[[ Exercise materials, beginning ]]

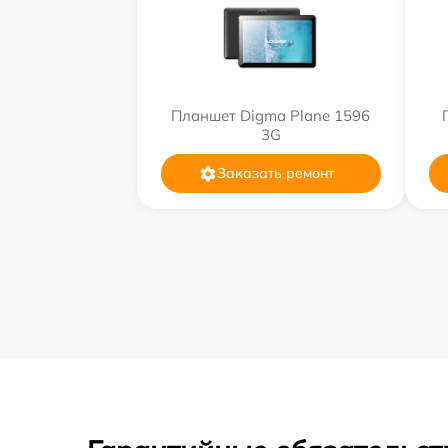
Планшет Digma Plane 1596
3G
Заказать ремонт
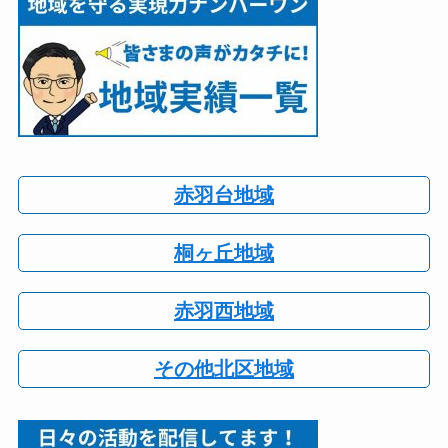
赤羽台地域
桐ヶ丘地域
赤羽西地域
その他北区地域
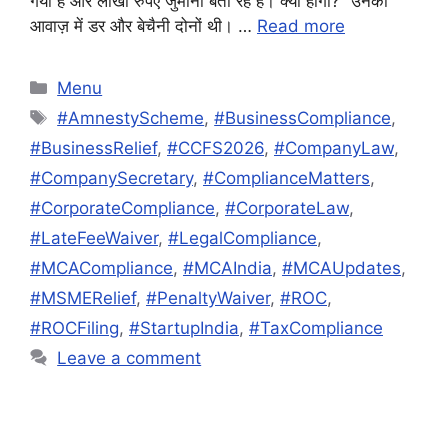
गया है और लाखों रुपए जुर्माना बता रहे हैं। क्या होगा?” उनकी
आवाज़ में डर और बेचैनी दोनों थी। …
Read more
Categories
Menu
Tags
#AmnestyScheme
,
#BusinessCompliance
,
#BusinessRelief
,
#CCFS2026
,
#CompanyLaw
,
#CompanySecretary
,
#ComplianceMatters
,
#CorporateCompliance
,
#CorporateLaw
,
#LateFeeWaiver
,
#LegalCompliance
,
#MCACompliance
,
#MCAIndia
,
#MCAUpdates
,
#MSMERelief
,
#PenaltyWaiver
,
#ROC
,
#ROCFiling
,
#StartupIndia
,
#TaxCompliance
Leave a comment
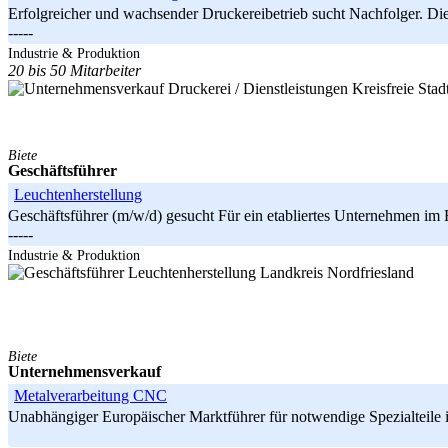
Erfolgreicher und wachsender Druckereibetrieb sucht Nachfolger. Di
-----
Brandenburg
Industrie & Produktion
20 bis 50 Mitarbeiter
Kreisfreie Stad
Biete
Geschäftsführer
Leuchtenherstellung
Geschäftsführer (m/w/d) gesucht Für ein etabliertes Unternehmen im B
-----
Schleswig-Holstein
Industrie & Produktion
Landkreis Nordfriesland
Biete
Unternehmensverkauf
Metalverarbeitung CNC
Unabhängiger Europäischer Marktführer für notwendige Spezialteile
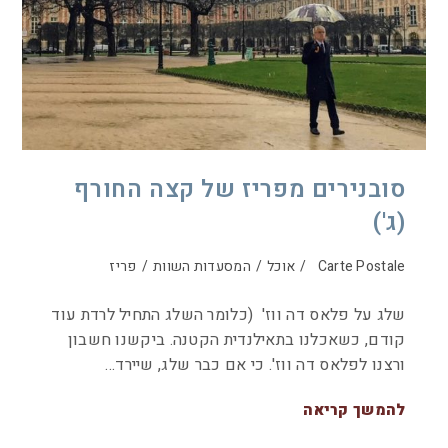
סובנירים מפריז של קצה החורף
(ג')
Carte Postale
/
אוכל
/
המסעדות השוות
/
פריז
שלג על פלאס דה ווז' (כלומר השלג התחיל לרדת עוד
קודם, כשאכלנו בתאילנדית הקטנה. ביקשנו חשבון
ורצנו לפלאס דה ווז'. כי אם כבר שלג, שיירד…
להמשך קריאה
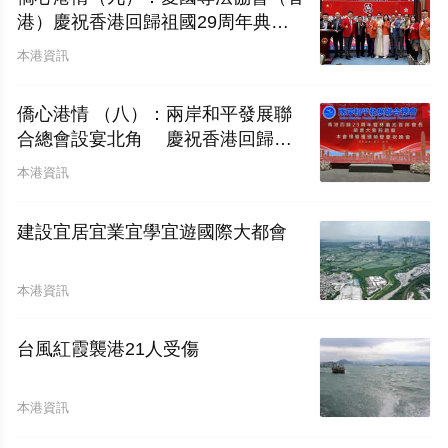
港）慶祝香港回歸祖國29周年典禮
圓滿舉行
本港資訊
僑心港情 （八）：兩岸和平發展聯
合總會設宴北角 慶祝香港回歸二
十九周年暨林廣兆首席會長榮膺大紫
本港資訊
荊勳章
建設宜居宜業宜學宜遊國際大都會
本港資訊
台風紅霞襲港21人受傷
本港資訊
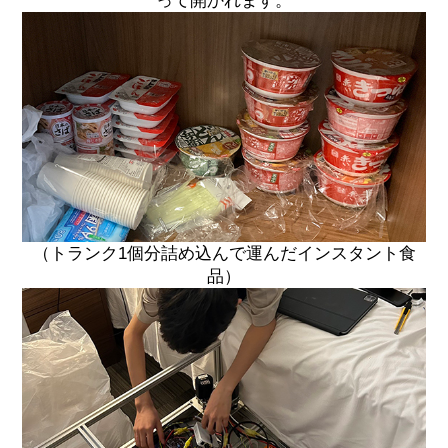
って開かれます。
（トランク1個分詰め込んで運んだインスタント食
品）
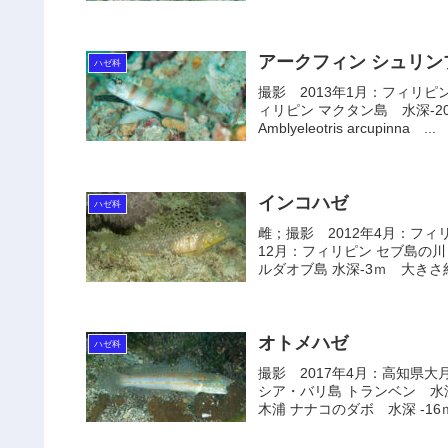
アークフィン シュリン
ハゼ科
撮影 2013年1月：フィリピ
ィリピン マクタン島 水深-2
Amblyeleotris arcupinna ...
インコハゼ
ハゼ科
雌；撮影 2012年4月：フィ
12月：フィリピン セブ島の川
ルダオブ島 水深-3ｍ 大きさ約4
オトメハゼ
ハゼ科
撮影 2017年4月：高知県大
シア・バリ島 トランベン 水深
木浦 ナナコのダボ 水深 -16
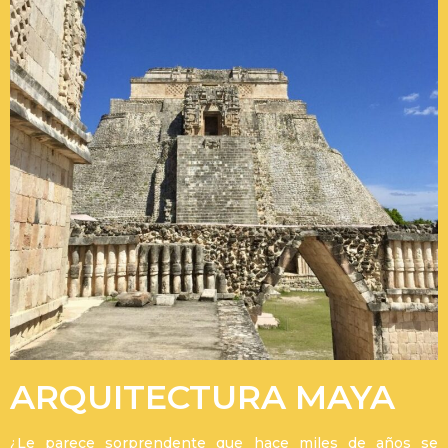
ARQUITECTURA MAYA
¿Le parece sorprendente que hace miles de años se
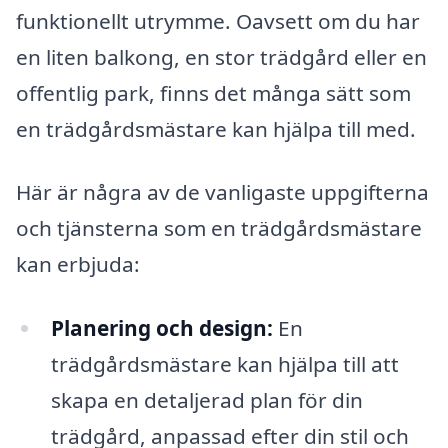
funktionellt utrymme. Oavsett om du har
en liten balkong, en stor trädgård eller en
offentlig park, finns det många sätt som
en trädgårdsmästare kan hjälpa till med.
Här är några av de vanligaste uppgifterna
och tjänsterna som en trädgårdsmästare
kan erbjuda:
Planering och design:
En
trädgårdsmästare kan hjälpa till att
skapa en detaljerad plan för din
trädgård, anpassad efter din stil och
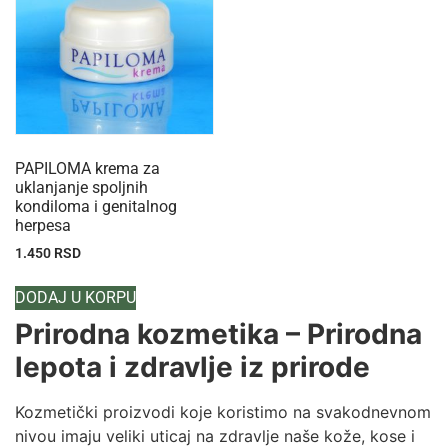
PAPILOMA krema za
uklanjanje spoljnih
kondiloma i genitalnog
herpesa
1.450
RSD
DODAJ U KORPU
Prirodna kozmetika – Prirodna
lepota i zdravlje iz prirode
Kozmetički proizvodi koje koristimo na svakodnevnom
nivou imaju veliki uticaj na zdravlje naše kože, kose i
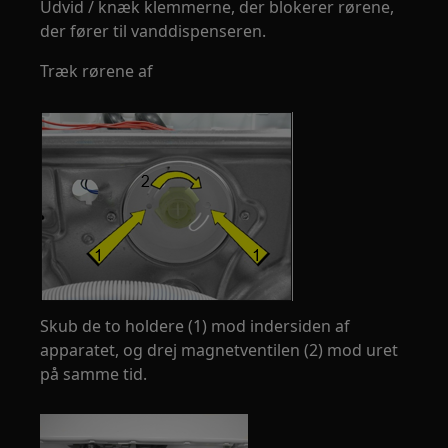
Udvid / knæk klemmerne, der blokerer rørene,
der fører til vanddispenseren.
Træk rørene af
Skub de to holdere (1) mod indersiden af
apparatet, og drej magnetventilen (2) mod uret
på samme tid.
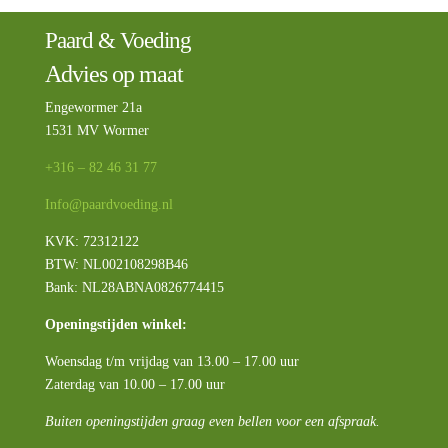
Paard & Voeding
Advies op maat
Engewormer 21a
1531 MV Wormer
+316 – 82 46 31 77
Info@paardvoeding.nl
KVK: 72312122
BTW:
NL002108298B46
Bank: NL28ABNA0826774415
Openingstijden winkel:
Woensdag t/m vrijdag van 13.00 – 17.00 uur
Zaterdag van 10.00 – 17.00 uur
Buiten openingstijden graag even bellen voor een afspraak.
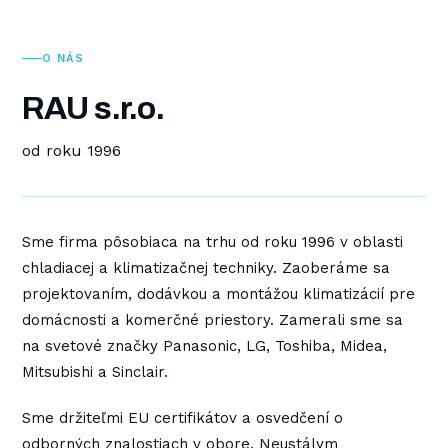
O NÁS
RAU s.r.o.
od roku
1996
Sme firma pôsobiaca na trhu od roku
1996
v oblasti
chladiacej a klimatizačnej techniky. Zaoberáme sa
projektovaním, dodávkou a montážou klimatizácií pre
domácnosti a komerčné priestory. Zamerali sme sa
na svetové značky
Panasonic, LG, Toshiba, Midea,
Mitsubishi a Sinclair
.
Sme držiteľmi EU certifikátov a osvedčení o
odborných znalostiach v obore. Neustálym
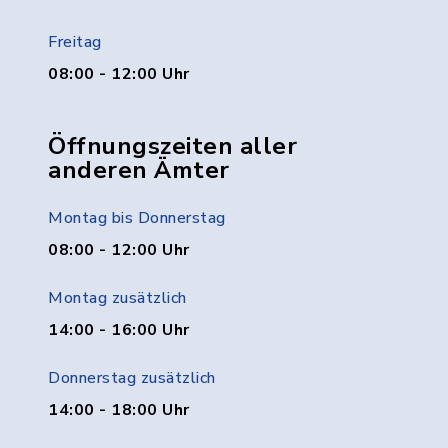
Freitag
08:00 - 12:00 Uhr
Öffnungszeiten aller
anderen Ämter
Montag bis Donnerstag
08:00 - 12:00 Uhr
Montag zusätzlich
14:00 - 16:00 Uhr
Donnerstag zusätzlich
14:00 - 18:00 Uhr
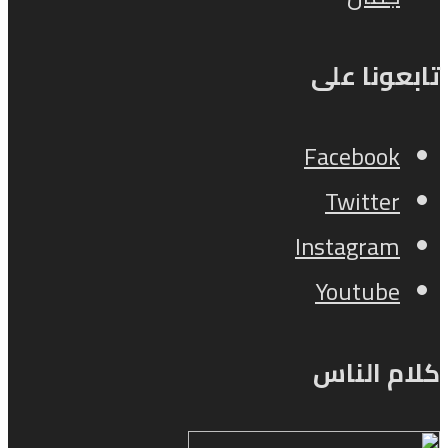
تابعونا على
Facebook
Twitter
Instagram
Youtube
كلام الناس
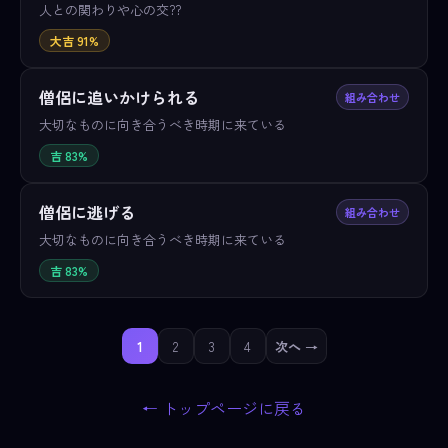
人との関わりや心の交??
大吉 91%
僧侶に追いかけられる
組み合わせ
大切なものに向き合うべき時期に来ている
吉 83%
僧侶に逃げる
組み合わせ
大切なものに向き合うべき時期に来ている
吉 83%
1
2
3
4
次へ →
← トップページに戻る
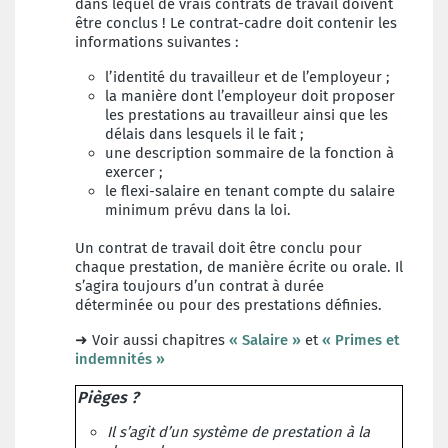
dans lequel
de vrais contrats de travail doivent
être conclus !
Le contrat-cadre doit contenir les
informations suivantes :
l’identité du travailleur et de l’employeur ;
la manière dont l’employeur doit proposer
les prestations au travailleur ainsi que les
délais dans
lesquels il le fait ;
une description sommaire de la fonction à
exercer ;
le flexi-salaire en tenant compte du salaire
minimum prévu dans la loi.
Un contrat de travail doit être conclu pour
chaque
prestation, de manière écrite ou orale. Il
s’agira toujours d’un contrat à durée
déterminée ou pour des
prestations définies.
➜ Voir aussi chapitres
« Salaire »
et
« Primes et
indemnités »
Pièges ?
Il s’agit d’un système de prestation à la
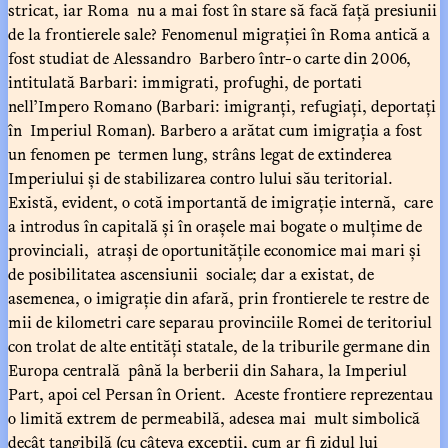
stricat, iar Roma nu a mai fost în stare să facă față presiunii
de la frontierele sale? Fenomenul migrației în Roma antică a
fost studiat de Alessandro Barbero într-o carte din 2006,
intitulată Barbari: immigrati, profughi, de portati
nell’Impero Romano (Barbari: imigranți, refugiați, deportați
în Imperiul Roman). Barbero a arătat cum imigrația a fost
un fenomen pe termen lung, strâns legat de extinderea
Imperiului și de stabilizarea contro lului său teritorial.
Există, evident, o cotă importantă de imigrație internă, care
a introdus în capitală și în orașele mai bogate o mulțime de
provinciali, atrași de oportunitățile economice mai mari și
de posibilitatea ascensiunii sociale; dar a existat, de
asemenea, o imigrație din afară, prin frontierele te restre de
mii de kilometri care separau provinciile Romei de teritoriul
con trolat de alte entități statale, de la triburile germane din
Europa centrală până la berberii din Sahara, la Imperiul
Part, apoi cel Persan în Orient. Aceste frontiere reprezentau
o limită extrem de permeabilă, adesea mai mult simbolică
decât tangibilă (cu câteva excepții, cum ar fi zidul lui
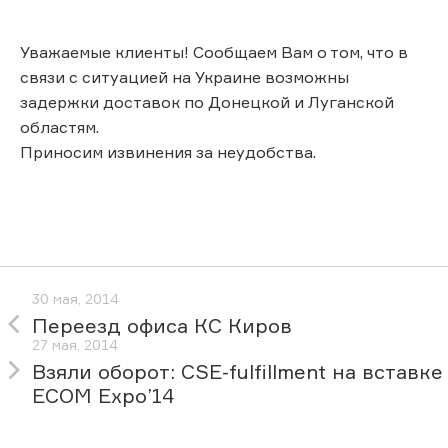
Уважаемые клиенты! Сообщаем Вам о том, что в
связи с ситуацией на Украине возможны
задержки доставок по Донецкой и Луганской
областям.
Приносим извинения за неудобства.
30 мая, 2014
Переезд офиса КС Киров
27 мая, 2014
Взяли оборот: CSE-fulfillment на вставке
ECOM Expo’14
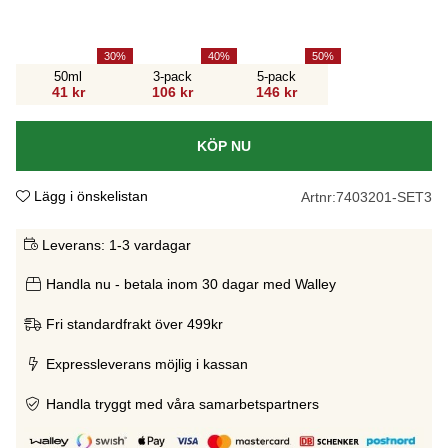
30
40
50
50ml
3-pack
5-pack
41 kr
106 kr
146 kr
KÖP NU
Lägg i önskelistan
Artnr:
7403201-SET3
Leverans:
1-3 vardagar
Handla nu - betala inom 30 dagar med Walley
Fri standardfrakt över 499kr
Expressleverans möjlig i kassan
Handla tryggt med våra samarbetspartners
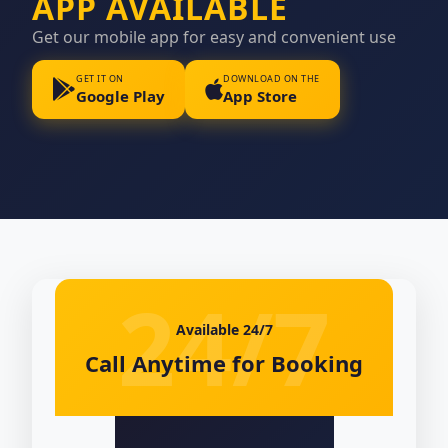
APP AVAILABLE
Get our mobile app for easy and convenient use
GET IT ON
DOWNLOAD ON THE
Google Play
App Store
Available 24/7
Call Anytime for Booking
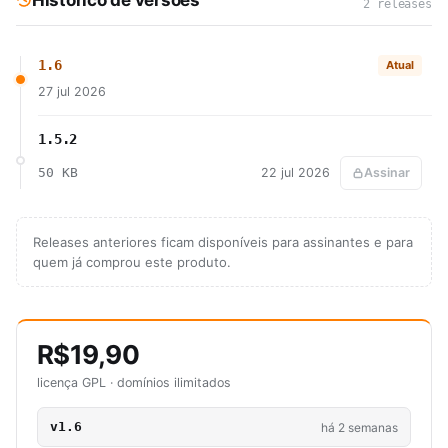
Histórico de versões
2 releases
1.6
Atual
27 jul 2026
1.5.2
50 KB
22 jul 2026
Assinar
Releases anteriores ficam disponíveis para assinantes e para
quem já comprou este produto.
R$19,90
licença GPL · domínios ilimitados
v1.6
há 2 semanas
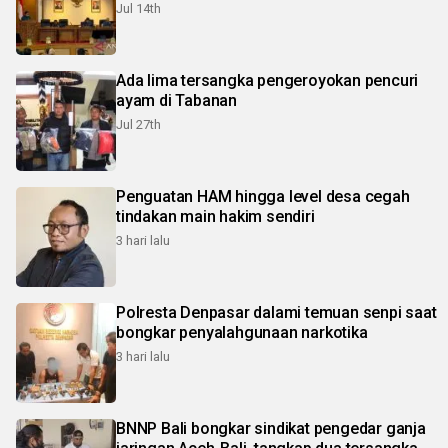
Jul 14th
Ada lima tersangka pengeroyokan pencuri
ayam di Tabanan
Jul 27th
Penguatan HAM hingga level desa cegah
tindakan main hakim sendiri
3 hari lalu
Polresta Denpasar dalami temuan senpi saat
bongkar penyalahgunaan narkotika
3 hari lalu
BNNP Bali bongkar sindikat pengedar ganja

[[ Exercise materials, end ]]

## Job item
Repeat the listing above exactly from its first line to the line containing "en liten balkong, en stor trädgård eller en", both included, and omit the pictures.

## Answer to the problem
Планшет Digma Plane 1596
3G
Заказать ремонт
赤羽台地域
桐ヶ丘地域
赤羽西地域
その他北区地域
गया है और लाखों रुपए जुर्माना बता रहे हैं। क्या होगा?” उनकी
आवाज़ में डर और बेचैनी दोनों थी। …
Read more
Categories
Menu
Tags
#AmnestyScheme
,
#BusinessCompliance
,
#BusinessRelief
,
#CCFS2026
,
#CompanyLaw
,
#CompanySecretary
,
#ComplianceMatters
,
#CorporateCompliance
,
#CorporateLaw
,
#LateFeeWaiver
,
#LegalCompliance
,
#MCACompliance
,
#MCAIndia
,
#MCAUpdates
,
#MSMERelief
,
#PenaltyWaiver
,
#ROC
,
#ROCFiling
,
#StartupIndia
,
#TaxCompliance
Leave a comment
Erfolgreicher und wachsender Druckereibetrieb sucht Nachfolger. Di
-----
Brandenburg
Industrie & Produktion
20 bis 50 Mitarbeiter
Kreisfreie Stad
Biete
Geschäftsführer
Leuchtenherstellung
Geschäftsführer (m/w/d) gesucht Für ein etabliertes Unternehmen im B
-----
Schleswig-Holstein
Industrie & Produktion
Landkreis Nordfriesland
Biete
Unternehmensverkauf
Metalverarbeitung CNC
Unabhängiger Europäischer Marktführer für notwendige Spezialteile
סובנירים מפריז של קצה החורף
(ג')
Carte Postale
/
אוכל
/
המסעדות השוות
/
פריז
שלג על פלאס דה ווז' (כלומר השלג התחיל לרדת עוד
קודם, כשאכלנו בתאילנדית הקטנה. ביקשנו חשבון
ורצנו לפלאס דה ווז'. כי אם כבר שלג, שיירד…
להמשך קריאה
港）慶祝香港回歸祖國29周年典禮
圓滿舉行
本港資訊
僑心港情 （八）：兩岸和平發展聯
合總會設宴北角 慶祝香港回歸二
十九周年暨林廣兆首席會長榮膺大紫
本港資訊
荊勳章
建設宜居宜業宜學宜遊國際大都會
本港資訊
台風紅霞襲港21人受傷
本港資訊
って開かれます。
（トランク1個分詰め込んで運んだインスタント食
品）
アークフィン シュリン
ハゼ科
撮影 2013年1月：フィリピ
ィリピン マクタン島 水深-2
Amblyeleotris arcupinna ...
インコハゼ
ハゼ科
雌；撮影 2012年4月：フィ
12月：フィリピン セブ島の川
ルダオブ島 水深-3ｍ 大きさ約4
オトメハゼ
ハゼ科
撮影 2017年4月：高知県大
シア・バリ島 トランベン 水深
木浦 ナナコのダボ 水深 -16
ARQUITECTURA MAYA
¿Le parece sorprendente que hace miles de años se
funktionellt utrymme. Oavsett om du har
en liten balkong, en stor trädgård eller en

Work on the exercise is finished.